Work to complete =>
When you copy the listing, reproduce each line as it appears and omit every image.

Source data =>
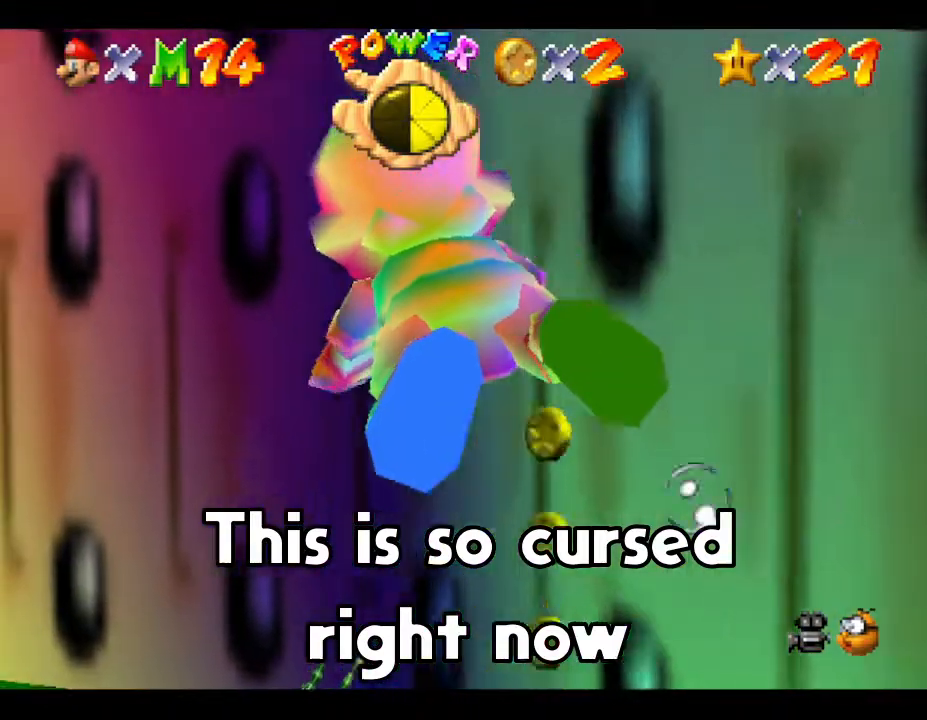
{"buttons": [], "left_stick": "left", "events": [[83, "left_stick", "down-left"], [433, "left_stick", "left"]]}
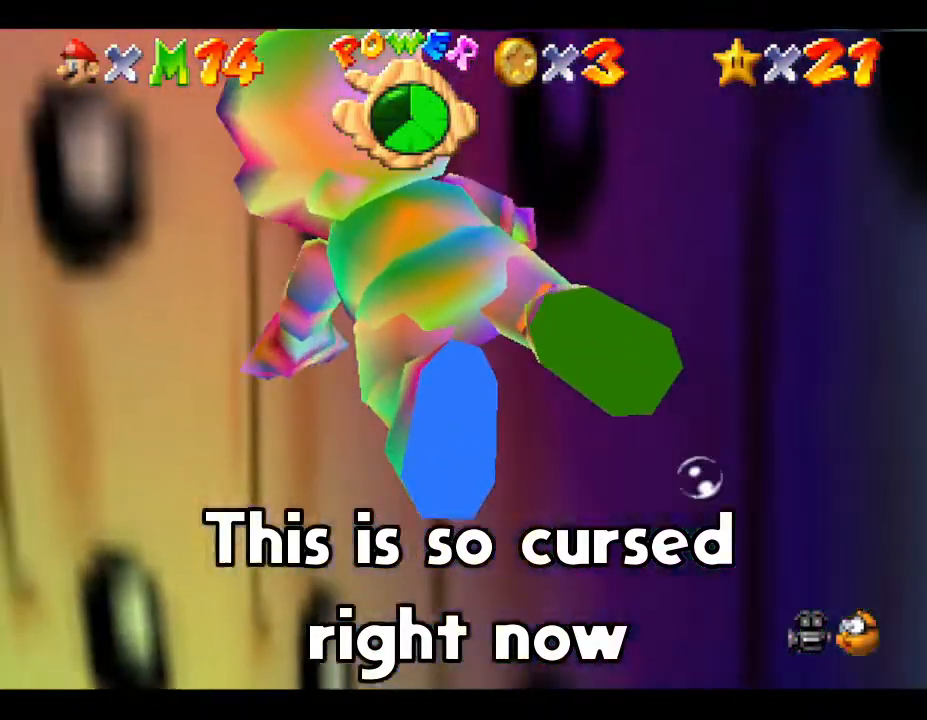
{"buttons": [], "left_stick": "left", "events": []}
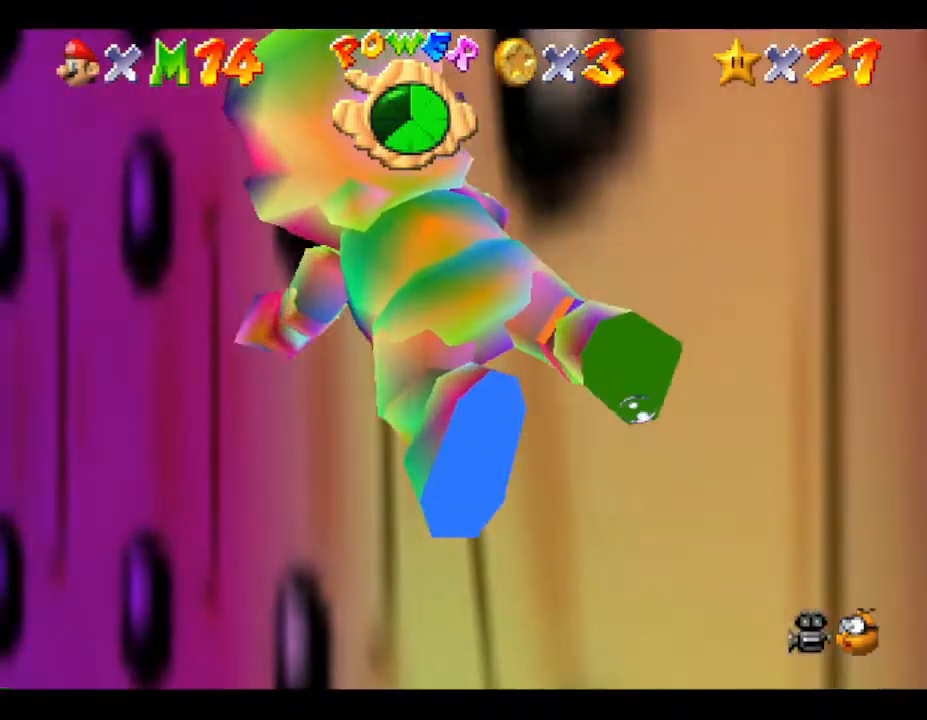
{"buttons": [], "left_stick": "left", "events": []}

Response to the exercise =>
{"buttons": [], "left_stick": "left", "events": [[83, "left_stick", "down-left"], [433, "left_stick", "left"]]}
{"buttons": [], "left_stick": "left", "events": []}
{"buttons": [], "left_stick": "left", "events": []}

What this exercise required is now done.